- _WHAT TO WORK ON_:
Although the listing contains pictures, reproduce only its text, exactly as written.

- _RECORDS SUPPLIED_:
┄┄┄┄┄┄┄┄┄┄

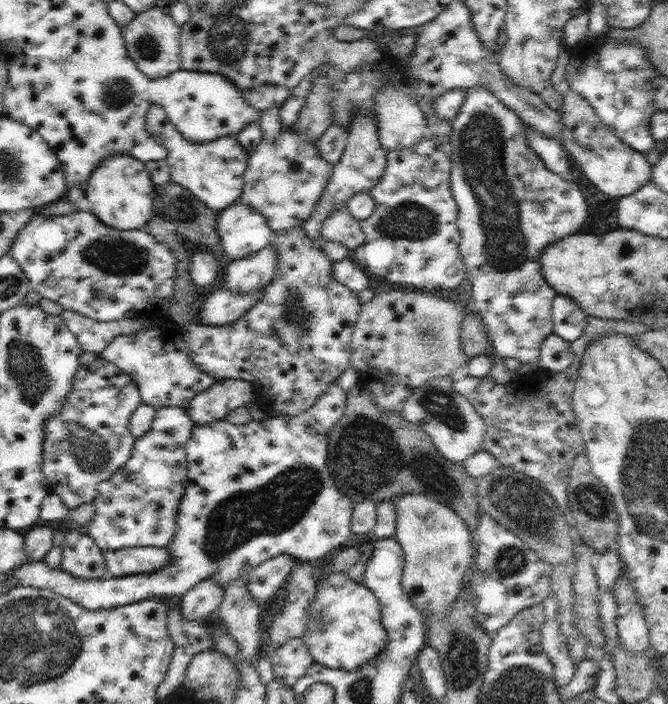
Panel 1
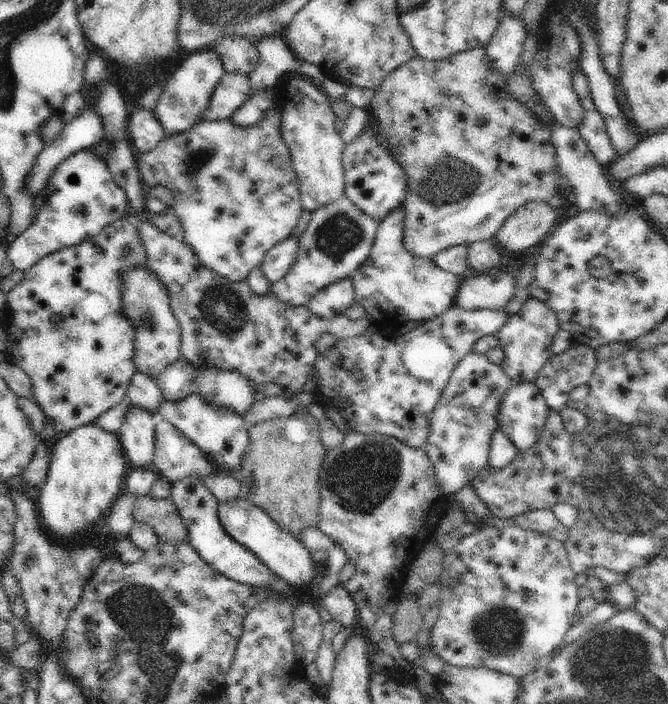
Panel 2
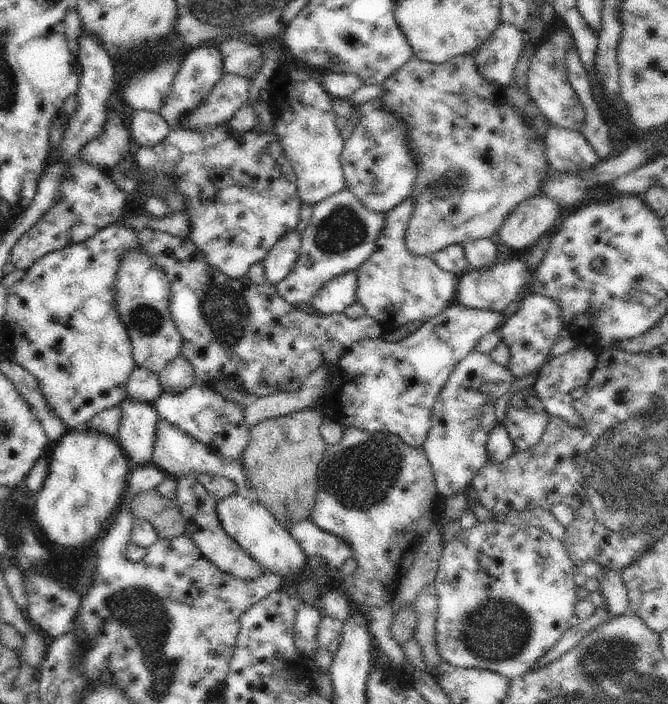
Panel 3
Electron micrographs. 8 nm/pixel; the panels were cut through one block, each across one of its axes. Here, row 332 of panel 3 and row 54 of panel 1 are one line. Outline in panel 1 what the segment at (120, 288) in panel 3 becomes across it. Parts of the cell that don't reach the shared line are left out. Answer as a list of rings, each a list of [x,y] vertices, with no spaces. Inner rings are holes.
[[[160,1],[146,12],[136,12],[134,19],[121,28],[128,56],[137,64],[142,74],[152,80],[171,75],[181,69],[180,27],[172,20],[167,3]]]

┄┄┄┄┄┄┄┄┄┄

- _RESPONSE BOX_:
Panel 1
Panel 2
Panel 3
Electron micrographs. 8 nm/pixel; the panels were cut through one block, each across one of its axes. Here, row 332 of panel 3 and row 54 of panel 1 are one line. Outline in panel 1 what the segment at (120, 288) in panel 3 becomes across it. Parts of the cell that don't reach the shared line are left out. Answer as a list of rings, each a list of [x,y] vertices, with no spaces. Inner rings are holes.
[[[160,1],[146,12],[136,12],[134,19],[121,28],[128,56],[137,64],[142,74],[152,80],[171,75],[181,69],[180,27],[172,20],[167,3]]]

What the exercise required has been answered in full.